Mesmo admitindo que o seu estado, com acessos violentos de paranóia, obrigasse a períodos de internamento, porque não a transferiram para outro local, com cuidados apropriados, e a deixaram ficar ali, onde foi assistindo à morte por frio das suas companheiras?

A sua mãe nunca a irá visitar e rejeita com firmeza o conselho dos médicos para a levar de volta ao lar. O seu irmão Paul visita-a poucas vezes e nada faz para amenizar o sofrimento de Camille, apesar das cartas suplicantes que ela lhe escreve, narrando as condições sub-humanas em que vive. Chegando ao extremo de, em 1933, se negar a pagar-lhe uma pensão hospitalar, ficando ela como indigente no hospital.

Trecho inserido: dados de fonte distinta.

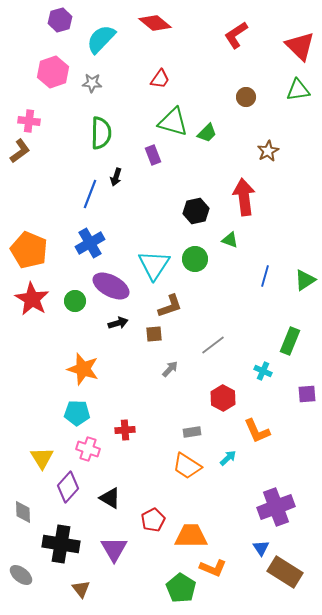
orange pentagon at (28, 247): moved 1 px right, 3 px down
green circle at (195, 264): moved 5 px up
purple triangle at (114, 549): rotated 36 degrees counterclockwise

Nas suas cartas, ouvem-se os gritos de apelo à liberdade : “O meu lugar não é aqui, é preciso tirarem-me daqui; depois de 14 anos de uma tal vida, reclamo a liberdade em grandes gritos”, escreve Camille à sua mãe em 2 de Fevereiro de 1927. Ou nesta outra “Se me concedesses o quarto da senhora Régnier e a cozinha, mesmo que não utilizasse o resto da casa. Não farei absolutamente nada reprovável. Já sofri tanto…”

E é esperando em vão a visita da sua irmã e sua mãe, que Camille morre em solidão e abandono.

Além de inqualificável, é tudo muito misterioso, de facto!